"Coordinating" with the Federal Government: Assessing County Efforts to Control Decisionmaking on Public Lands

Document Type

Article

Publication Title

Public Land and Resources Law Review

Journal Abbreviation

Pub. Land & Resources L. Rev.

Abstract

Resentment of the federal government’s management of public lands runs deep in the arid West, where grazing, mining, and timber once predominated and remain important to rural communities. This resentment bubbled over in 2016 with the armed occupation of the Malheur National Wildlife Refuge in eastern Oregon and the ensuing acquittal of the occupants of criminal wrongdoing. Less violent manifestations of dissatisfaction in the rural West are playing out in the enactment of county land use ordinances that attempt to gain control over federal land management. These ordinances, encouraged by interest groups such as the American Legislative Exchange Council and the American Stewards of Liberty, raise serious questions about the relationship between federal and local government in federal land planning. In this article we examine an archetypical county ordinance from Baker County, Oregon and explain that most of its provisions are preempted by federal law and are therefore unenforceable.
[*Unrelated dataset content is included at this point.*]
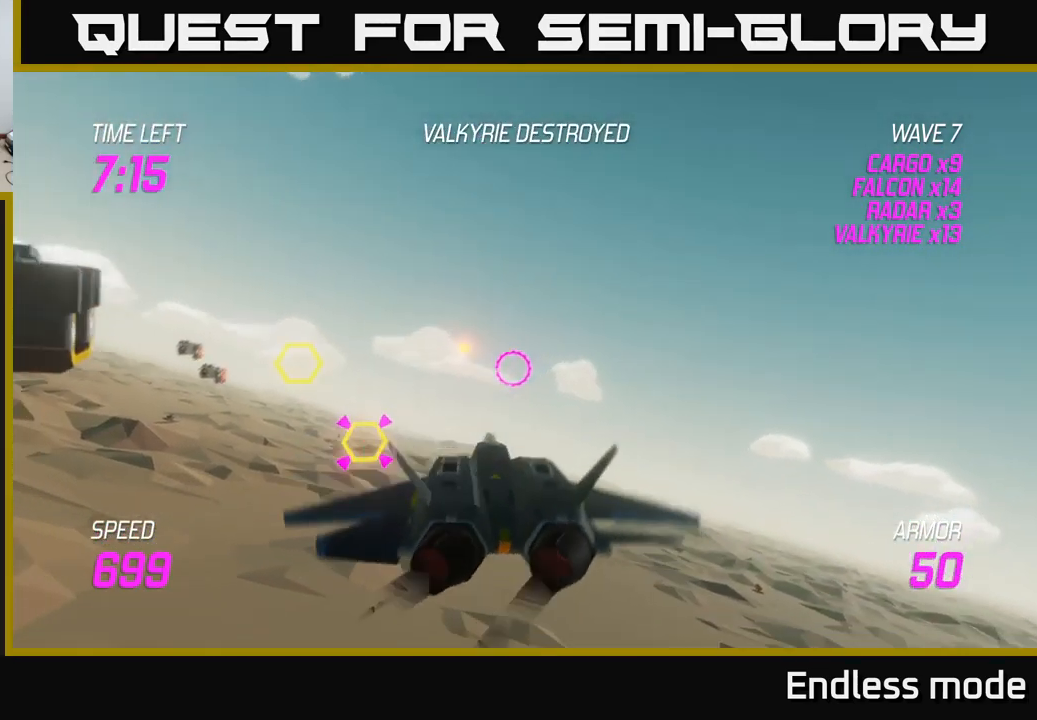
{"buttons": ["L2"], "left_stick": "up-right", "right_stick": "center", "events": [[17, "R2", "down"], [67, "left_stick", "left"], [117, "R2", "up"], [217, "R2", "down"], [284, "R2", "up"], [384, "R2", "down"], [434, "left_stick", "up-right"], [467, "R2", "up"]]}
Although statutes like the Federal Land Policy and Management Act and the National Forest Management Act encourage cooperation between local governments and federal land planners, they do not authorize local land use control on public lands. Thirty years ago, in the leading decision of Granite Rock v. California Coastal Comm’n, the Supreme Court drew a sharp distinction between permissible state and local environmental regulation and impermissible land use planning, a distinction that lower courts have maintained over the years. Ordinances like Baker County’s, which are proliferating throughout the rural West, fail to observe the distinction drawn by the Court, and consequently they include numerous local land use directives that are preempted by federal law. Although we believe that local involvement can help to improve federal land planning, we show how and why local ordinances attempting to prescribe land uses on federal public lands conflict with federal law, and thus mislead their supporters into believing that they are enforceable.

First Page

1

Last Page

54

Publication Date

2017

Comments

Co-author James Fraser is a Lewis & Clark Law School student.